== Segment start ==

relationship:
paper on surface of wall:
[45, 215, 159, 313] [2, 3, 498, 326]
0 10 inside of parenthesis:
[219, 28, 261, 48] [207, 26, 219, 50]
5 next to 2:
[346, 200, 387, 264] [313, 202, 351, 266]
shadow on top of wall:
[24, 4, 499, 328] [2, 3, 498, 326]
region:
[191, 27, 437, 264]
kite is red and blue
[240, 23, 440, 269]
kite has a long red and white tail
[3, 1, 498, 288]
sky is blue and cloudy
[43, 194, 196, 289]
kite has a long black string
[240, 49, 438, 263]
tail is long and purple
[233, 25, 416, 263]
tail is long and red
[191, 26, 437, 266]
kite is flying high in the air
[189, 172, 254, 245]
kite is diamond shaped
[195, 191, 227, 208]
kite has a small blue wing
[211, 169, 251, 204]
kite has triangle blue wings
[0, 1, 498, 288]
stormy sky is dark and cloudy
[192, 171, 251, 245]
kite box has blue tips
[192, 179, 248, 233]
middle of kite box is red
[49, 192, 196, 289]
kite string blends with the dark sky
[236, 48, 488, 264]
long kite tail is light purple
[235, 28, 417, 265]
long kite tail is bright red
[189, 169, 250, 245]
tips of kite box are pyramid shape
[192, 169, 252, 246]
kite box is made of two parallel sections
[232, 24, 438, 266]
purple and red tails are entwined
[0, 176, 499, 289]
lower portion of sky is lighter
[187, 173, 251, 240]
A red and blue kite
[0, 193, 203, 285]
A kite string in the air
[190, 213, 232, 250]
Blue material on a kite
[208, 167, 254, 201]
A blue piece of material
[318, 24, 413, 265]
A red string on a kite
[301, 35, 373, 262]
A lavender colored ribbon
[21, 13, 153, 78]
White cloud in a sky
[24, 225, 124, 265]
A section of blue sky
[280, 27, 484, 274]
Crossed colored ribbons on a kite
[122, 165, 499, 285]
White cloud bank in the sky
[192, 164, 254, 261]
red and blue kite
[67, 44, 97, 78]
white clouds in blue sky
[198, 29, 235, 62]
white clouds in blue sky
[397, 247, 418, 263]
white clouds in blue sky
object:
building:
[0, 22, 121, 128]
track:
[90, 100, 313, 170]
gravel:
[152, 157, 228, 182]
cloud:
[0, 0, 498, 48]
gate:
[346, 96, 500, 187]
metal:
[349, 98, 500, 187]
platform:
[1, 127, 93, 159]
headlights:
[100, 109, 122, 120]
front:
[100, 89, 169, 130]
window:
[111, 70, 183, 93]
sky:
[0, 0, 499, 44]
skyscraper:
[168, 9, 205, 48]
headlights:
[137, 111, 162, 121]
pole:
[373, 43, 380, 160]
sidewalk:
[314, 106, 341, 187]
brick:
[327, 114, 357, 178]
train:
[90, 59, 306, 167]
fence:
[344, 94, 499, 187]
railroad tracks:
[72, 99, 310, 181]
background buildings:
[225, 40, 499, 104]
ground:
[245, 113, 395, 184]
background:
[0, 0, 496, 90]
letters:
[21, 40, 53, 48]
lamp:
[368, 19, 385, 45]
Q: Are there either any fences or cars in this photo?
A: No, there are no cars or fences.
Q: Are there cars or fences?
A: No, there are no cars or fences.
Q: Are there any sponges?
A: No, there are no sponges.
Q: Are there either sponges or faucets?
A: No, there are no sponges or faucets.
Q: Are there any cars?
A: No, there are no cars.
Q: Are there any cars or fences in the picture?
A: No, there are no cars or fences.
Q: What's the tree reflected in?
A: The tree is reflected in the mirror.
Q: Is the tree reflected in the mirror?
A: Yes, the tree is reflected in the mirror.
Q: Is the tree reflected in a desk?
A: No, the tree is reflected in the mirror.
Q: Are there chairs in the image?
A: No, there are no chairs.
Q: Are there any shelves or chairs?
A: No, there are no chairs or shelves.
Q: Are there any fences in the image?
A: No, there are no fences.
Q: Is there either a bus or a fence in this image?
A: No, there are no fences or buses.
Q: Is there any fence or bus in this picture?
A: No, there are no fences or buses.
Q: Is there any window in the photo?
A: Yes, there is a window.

== Segment end ==

The task:
Copy out the entries from their first line through the line containing "kite has a long black string", keeping each line unchanged.

Expected output:
relationship:
paper on surface of wall:
[45, 215, 159, 313] [2, 3, 498, 326]
0 10 inside of parenthesis:
[219, 28, 261, 48] [207, 26, 219, 50]
5 next to 2:
[346, 200, 387, 264] [313, 202, 351, 266]
shadow on top of wall:
[24, 4, 499, 328] [2, 3, 498, 326]
region:
[191, 27, 437, 264]
kite is red and blue
[240, 23, 440, 269]
kite has a long red and white tail
[3, 1, 498, 288]
sky is blue and cloudy
[43, 194, 196, 289]
kite has a long black string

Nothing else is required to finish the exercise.